Lafferty lives in a tidy, one-bedroom apartment in Oceanside within walking distance to the shore. "I feel more at home on the coast than I do inland in the mountains," he says. "In many ways it makes sense. In pre-invasion times, we were nomadic, wandering the land for foodstuffs, and we spent much time on the coast, where we'd fish and gather abalone."

His workspace is a makeshift table in the kitchen, next to a window where he can see the Pacific above the roof tops and palm trees as he paints. He doesn't go into the water. Too polluted. He doesn't eat fish, for the same reason. He doesn't eat at a table. He prefers TV trays. He doesn't own a car or drive. "I'm like Sheldon Cooper from the Big Bang Theory. Believe me, the world is much safer with me not behind the wheel," he says with a laugh. He doesn't drink much either. Two years ago, his brother died mysteriously while drinking at a reservation bridge. Lafferty has pretty much lost his taste for alcohol since. But the taste for nicotine sill grips him. He smokes Marlboros.
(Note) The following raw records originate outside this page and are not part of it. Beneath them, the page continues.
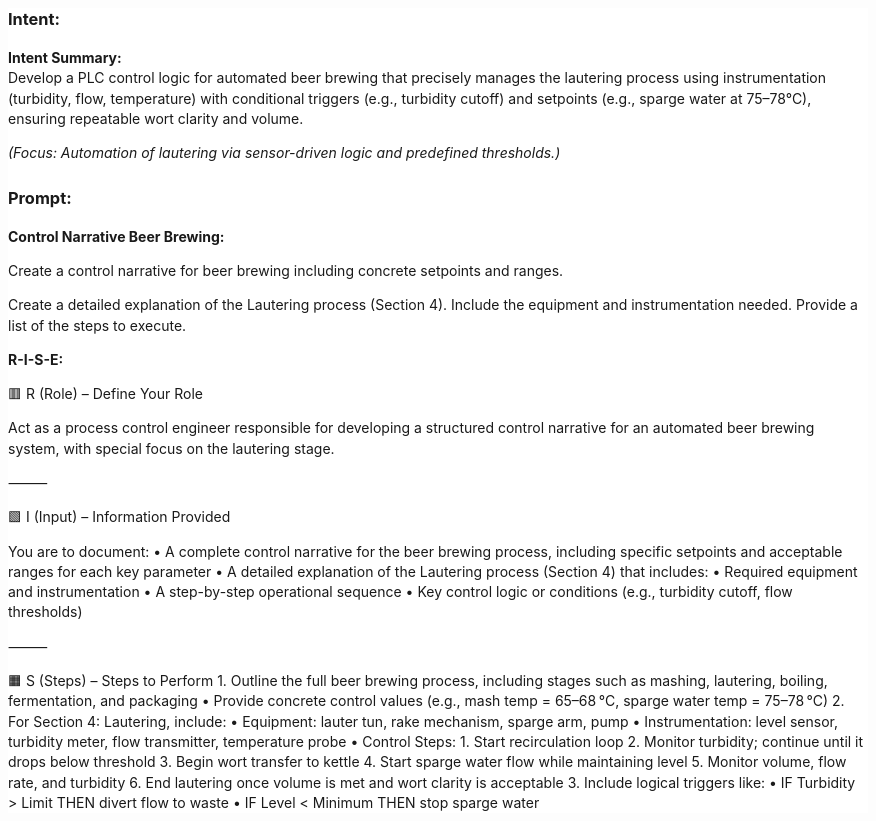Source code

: ### Intent:
**Intent Summary:**  
Develop a PLC control logic for automated beer brewing that precisely manages the lautering process using instrumentation (turbidity, flow, temperature) with conditional triggers (e.g., turbidity cutoff) and setpoints (e.g., sparge water at 75–78°C), ensuring repeatable wort clarity and volume.  

*(Focus: Automation of lautering via sensor-driven logic and predefined thresholds.)*

### Prompt:
**Control Narrative Beer Brewing:**

Create a control narrative for beer brewing including concrete setpoints and ranges.

Create a detailed explanation of the Lautering process (Section 4). Include the equipment and instrumentation needed. Provide a list of the steps to execute.

**R-I-S-E:**

🟥 R (Role) – Define Your Role

Act as a process control engineer responsible for developing a structured control narrative for an automated beer brewing system, with special focus on the lautering stage.

⸻

🟩 I (Input) – Information Provided

You are to document:
	•	A complete control narrative for the beer brewing process, including specific setpoints and acceptable ranges for each key parameter
	•	A detailed explanation of the Lautering process (Section 4) that includes:
	•	Required equipment and instrumentation
	•	A step-by-step operational sequence
	•	Key control logic or conditions (e.g., turbidity cutoff, flow thresholds)

⸻

🟧 S (Steps) – Steps to Perform
	1.	Outline the full beer brewing process, including stages such as mashing, lautering, boiling, fermentation, and packaging
	•	Provide concrete control values (e.g., mash temp = 65–68 °C, sparge water temp = 75–78 °C)
	2.	For Section 4: Lautering, include:
	•	Equipment: lauter tun, rake mechanism, sparge arm, pump
	•	Instrumentation: level sensor, turbidity meter, flow transmitter, temperature probe
	•	Control Steps:
	1.	Start recirculation loop
	2.	Monitor turbidity; continue until it drops below threshold
	3.	Begin wort transfer to kettle
	4.	Start sparge water flow while maintaining level
	5.	Monitor volume, flow rate, and turbidity
	6.	End lautering once volume is met and wort clarity is acceptable
	3.	Include logical triggers like:
	•	IF Turbidity > Limit THEN divert flow to waste
	•	IF Level < Minimum THEN stop sparge water
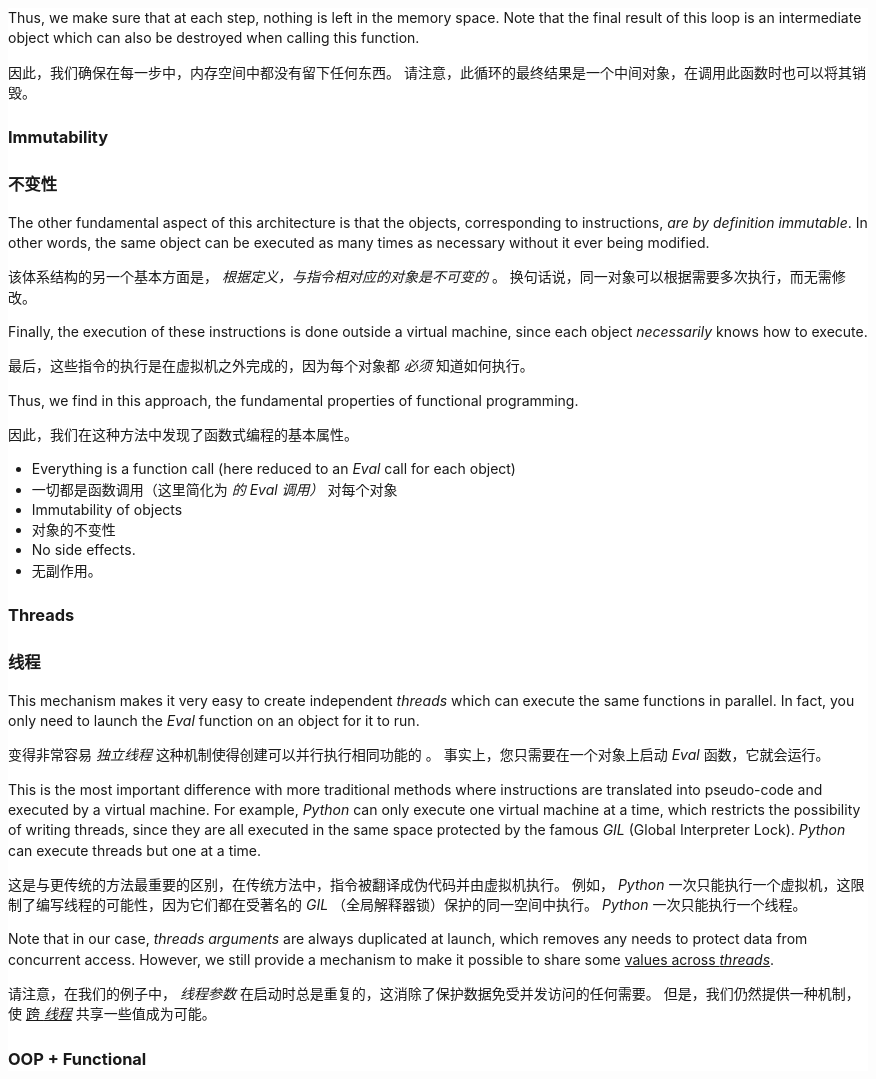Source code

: Thus, we make sure that at each step, nothing is left in the memory space. Note that the final result of this loop is an intermediate object which can also be destroyed when calling this function.

因此，我们确保在每一步中，内存空间中都没有留下任何东西。 请注意，此循环的最终结果是一个中间对象，在调用此函数时也可以将其销毁。

### Immutability

### 不变性

The other fundamental aspect of this architecture is that the objects, corresponding to instructions, _are by definition immutable_. In other words, the same object can be executed as many times as necessary without it ever being modified.

该体系结构的另一个基本方面是， _根据定义，与指令相对应的对象是不可变的_ 。 换句话说，同一对象可以根据需要多次执行，而无需修改。

Finally, the execution of these instructions is done outside a virtual machine, since each object _necessarily_ knows how to execute.

最后，这些指令的执行是在虚拟机之外完成的，因为每个对象都 _必须_ 知道如何执行。

Thus, we find in this approach, the fundamental properties of functional programming.

因此，我们在这种方法中发现了函数式编程的基本属性。

- Everything is a function call (here reduced to an _Eval_ call for each object)
- 一切都是函数调用（这里简化为 _的 Eval 调用）_ 对每个对象
- Immutability of objects
- 对象的不变性
- No side effects.
- 无副作用。

### Threads

### 线程

This mechanism makes it very easy to create independent _threads_ which can execute the same functions in parallel. In fact, you only need to launch the _Eval_ function on an object for it to run.

变得非常容易 _独立线程_ 这种机制使得创建可以并行执行相同功能的 。 事实上，您只需要在一个对象上启动 _Eval_ 函数，它就会运行。

This is the most important difference with more traditional methods where instructions are translated into pseudo-code and executed by a virtual machine. For example, _Python_ can only execute one virtual machine at a time, which restricts the possibility of writing threads, since they are all executed in the same space protected by the famous _GIL_ (Global Interpreter Lock). _Python_ can execute threads but one at a time.

这是与更传统的方法最重要的区别，在传统方法中，指令被翻译成伪代码并由虚拟机执行。 例如， _Python_ 一次只能执行一个虚拟机，这限制了编写线程的可能性，因为它们都在受著名的 _GIL_ （全局解释器锁）保护的同一空间中执行。 _Python_ 一次只能执行一个线程。

Note that in our case, _threads arguments_ are always duplicated at launch, which removes any needs to protect data from concurrent access. However, we still provide a mechanism to make it possible to share some [values across _threads_](https://github.com/naver/lispe/wiki/6.3-Threads).

请注意，在我们的例子中， _线程参数_ 在启动时总是重复的，这消除了保护数据免受并发访问的任何需要。 但是，我们仍然提供一种机制，使 [跨 _线程_](https://github.com/naver/lispe/wiki/6.3-Threads) 共享一些值成为可能。

### OOP + Functional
Lafferty works most every day. He won't force himself to paint if he's not feeling it, but he usually puts in four or five hours a day. He works primarily in acrylics, much less toxic than oils, and they dry so much faster, crucial to some of his techniques. Lately he favors an egg dropping technique that involves filling a hollowed out egg with paint. He positions the canvases flat on the ground, stands on a high bank, and drops the paint-filled eggs onto the canvas. The eggs break, and paint splatters in whatever direction physical forces dictate. He allows the paint to dry in the sun, and the wind plays a role as well directing the paint according to its whims. So nature plays a big hand in his paintings.

Raymond Lafferty.
Raymond Lafferty

He takes the canvases back to his apartment, and where ever there are white spots, he paints in small dots with a superfine brush. He thinks of the dots, ironically, as people in a tight-knit community. He's extremely interested in textures, in colors, in art as becoming, and always interested to hear what people read into his art.

Lafferty's major influence is Russian-born German painter, Wassily Kandinsky. Jackson Pollock is also an inspiration. And there's a symmetry to it. According to Lafferty, Pollock was influenced by the Navajo tradition of sand painting, dropping colored sand to form religious images. Native art and modern art conflate in Lafferty's egg-dropping technique.

Lafferty envisions himself painting till death. He hopes his legacy will be a chapter in the art history books where he longs to find a home as a great Native American artist amid the grand masters.

"I think it's the one thing I can do for Indian people," he says.